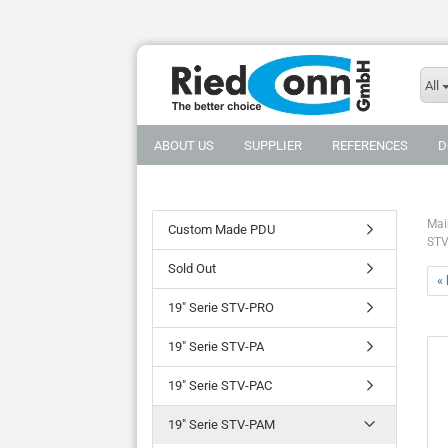
All
ABOUT US
SUPPLIER
REFERENCES
D
Mai
Custom Made PDU
STV
Sold Out
«
19" Serie STV-PRO
19" Serie STV-PA
19" Serie STV-PAC
19" Serie STV-PAM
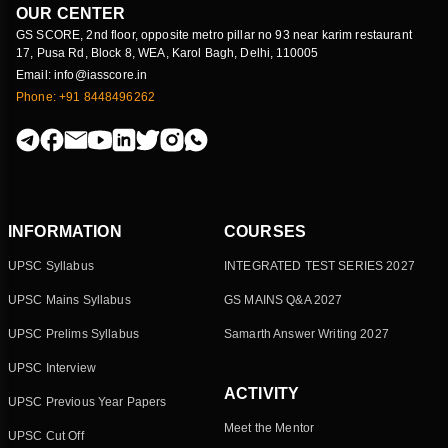
OUR CENTER
GS SCORE, 2nd floor, opposite metro pillar no 93 near karim restaurant
17, Pusa Rd, Block 8, WEA, Karol Bagh, Delhi, 110005
Email: info@iasscore.in
Phone: +91 8448496262
INFORMATION
COURSES
UPSC Syllabus
INTEGRATED TEST SERIES 2027
UPSC Mains Syllabus
GS MAINS Q&A 2027
UPSC Prelims Syllabus
Samarth Answer Writing 2027
UPSC Interview
ACTIVITY
UPSC Previous Year Papers
Meet the Mentor
UPSC Cut Off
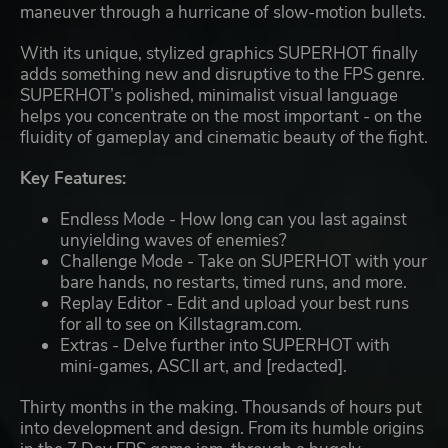
maneuver through a hurricane of slow-motion bullets.
With its unique, stylized graphics SUPERHOT finally
adds something new and disruptive to the FPS genre.
SUPERHOT’s polished, minimalist visual language
helps you concentrate on the most important - on the
fluidity of gameplay and cinematic beauty of the fight.
Key Features:
Endless Mode - How long can you last against
unyielding waves of enemies?
Challenge Mode - Take on SUPERHOT with your
bare hands, no restarts, timed runs, and more.
Replay Editor - Edit and upload your best runs
for all to see on Killstagram.com.
Extras - Delve further into SUPERHOT with
mini-games, ASCII art, and [redacted].
Thirty months in the making. Thousands of hours put
into development and design. From its humble origins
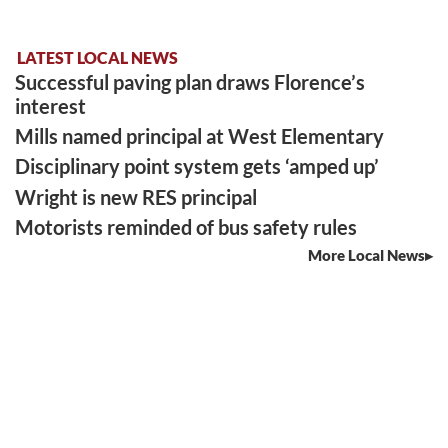
LATEST LOCAL NEWS
Successful paving plan draws Florence’s
interest
Mills named principal at West Elementary
Disciplinary point system gets ‘amped up’
Wright is new RES principal
Motorists reminded of bus safety rules
More Local News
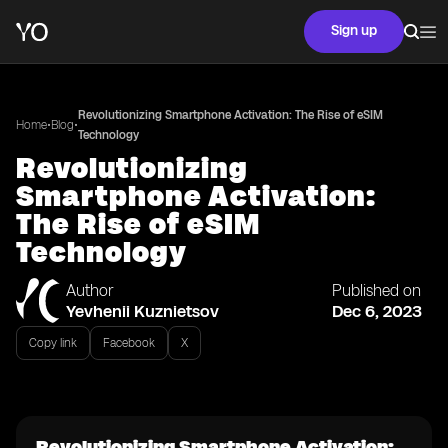
Sign up
Revolutionizing Smartphone Activation: The Rise of eSIM
•
•
Home
Blog
Technology
Revolutionizing
Smartphone Activation:
The Rise of eSIM
Technology
Author
Published on
Yevhenii Kuznietsov
Dec 6, 2023
Copy link
Facebook
X
Revolutionizing Smartphone Activation:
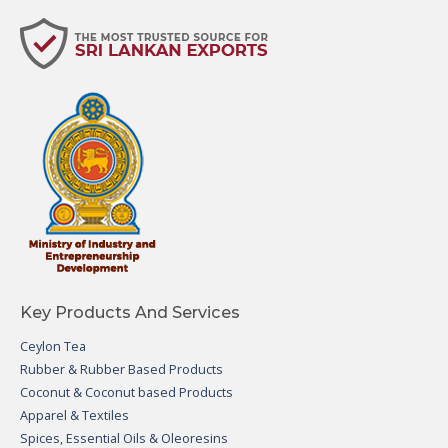
Key Products And Services
Ceylon Tea
Rubber & Rubber Based Products
Coconut & Coconut based Products
Apparel & Textiles
Spices, Essential Oils & Oleoresins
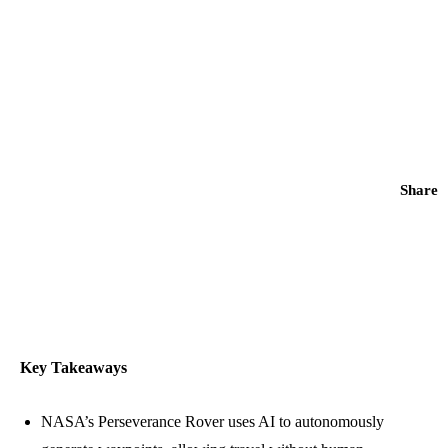
Share
Key Takeaways
NASA’s Perseverance Rover uses AI to autonomously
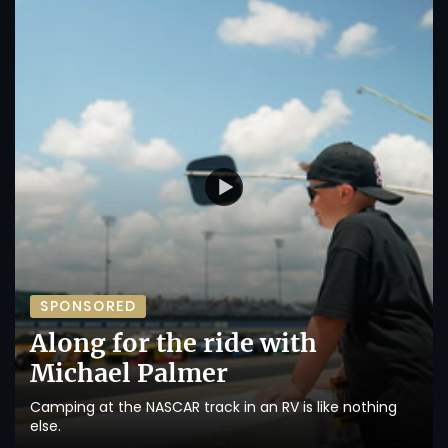
SPONSORED
Along for the ride with
Michael Palmer
Camping at the NASCAR track in an RV is like nothing
else.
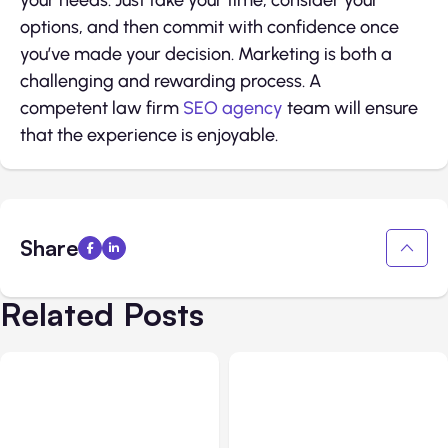
your needs. Just take your time, consider your
options, and then commit with confidence once
you’ve made your decision. Marketing is both a
challenging and rewarding process. A
competent law firm
SEO agency
team will ensure
that the experience is enjoyable.
Share
Related Posts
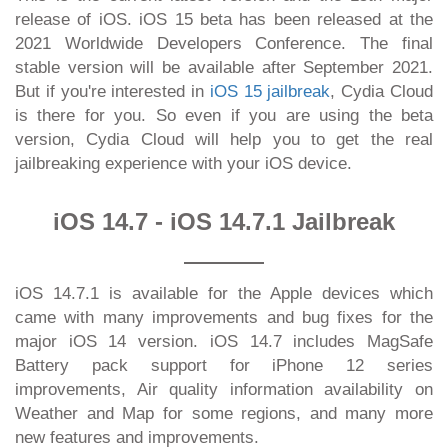
release of iOS. iOS 15 beta has been released at the
2021 Worldwide Developers Conference. The final
stable version will be available after September 2021.
But if you're interested in
iOS 15 jailbreak
, Cydia Cloud
is there for you. So even if you are using the beta
version, Cydia Cloud will help you to get the real
jailbreaking experience with your iOS device.
iOS 14.7 - iOS 14.7.1 Jailbreak
iOS 14.7.1 is available for the Apple devices which
came with many improvements and bug fixes for the
major iOS 14 version. iOS 14.7 includes MagSafe
Battery pack support for iPhone 12 series
improvements, Air quality information availability on
Weather and Map for some regions, and many more
new features and improvements.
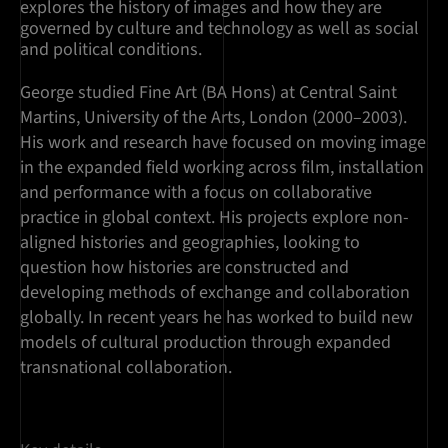
explores the history of images and how they are
governed by culture and technology as well as social
and political conditions.
George studied Fine Art (BA Hons) at Central Saint
Martins, University of the Arts, London (2000–2003).
His work and research have focused on moving image
in the expanded field working across film, installation
and performance with a focus on collaborative
practice in global context. His projects explore non-
aligned histories and geographies, looking to
question how histories are constructed and
developing methods of exchange and collaboration
globally. In recent years he has worked to build new
models of cultural production through expanded
transnational collaboration.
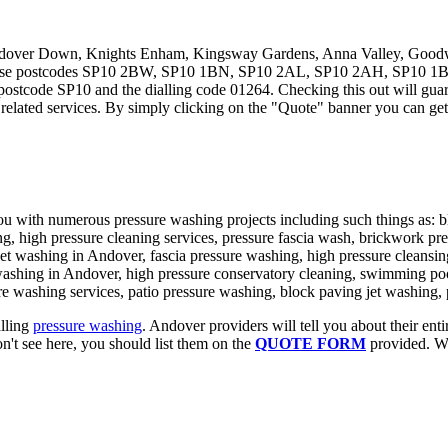
ndover Down, Knights Enham, Kingsway Gardens, Anna Valley, Goodwor
th these postcodes SP10 2BW, SP10 1BN, SP10 2AL, SP10 2AH, SP1
 postcode SP10 and the dialling code 01264. Checking this out will guar
 related services. By simply clicking on the "Quote" banner you can get
you with numerous pressure washing projects including such things as: b
, high pressure cleaning services, pressure fascia wash, brickwork pres
et washing in Andover, fascia pressure washing, high pressure cleansing
washing in Andover, high pressure conservatory cleaning, swimming poo
re washing services, patio pressure washing, block paving jet washing,
alling
pressure washing
. Andover providers will tell you about their enti
n't see here, you should list them on the
QUOTE FORM
provided. We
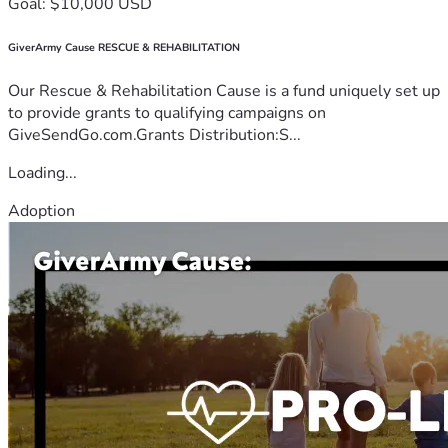
Goal: $10,000 USD
GiverArmy Cause RESCUE & REHABILITATION
Our Rescue & Rehabilitation Cause is a fund uniquely set up
to provide grants to qualifying campaigns on
GiveSendGo.com.Grants Distribution:S...
Loading...
Adoption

════

### Exercise objective
The output is the stretch above from the line with "team will ensure" through the line with "postcode SP10 and", copied word for word with both ends kept and every picture dropped.

### Solution to this exercise
team will ensure
that the experience is enjoyable.
Share
Related Posts
release of iOS. iOS 15 beta has been released at the
2021 Worldwide Developers Conference. The final
stable version will be available after September 2021.
But if you're interested in
iOS 15 jailbreak
, Cydia Cloud
is there for you. So even if you are using the beta
version, Cydia Cloud will help you to get the real
jailbreaking experience with your iOS device.
iOS 14.7 - iOS 14.7.1 Jailbreak
iOS 14.7.1 is available for the Apple devices which
came with many improvements and bug fixes for the
major iOS 14 version. iOS 14.7 includes MagSafe
Battery pack support for iPhone 12 series
improvements, Air quality information availability on
Weather and Map for some regions, and many more
new features and improvements.
explores the history of images and how they are
governed by culture and technology as well as social
and political conditions.
George studied Fine Art (BA Hons) at Central Saint
Martins, University of the Arts, London (2000–2003).
His work and research have focused on moving image
in the expanded field working across film, installation
and performance with a focus on collaborative
practice in global context. His projects explore non-
aligned histories and geographies, looking to
question how histories are constructed and
developing methods of exchange and collaboration
globally. In recent years he has worked to build new
models of cultural production through expanded
transnational collaboration.
ndover Down, Knights Enham, Kingsway Gardens, Anna Valley, Goodwor
th these postcodes SP10 2BW, SP10 1BN, SP10 2AL, SP10 2AH, SP1
 postcode SP10 and the dialling code 01264. Checking this out will guar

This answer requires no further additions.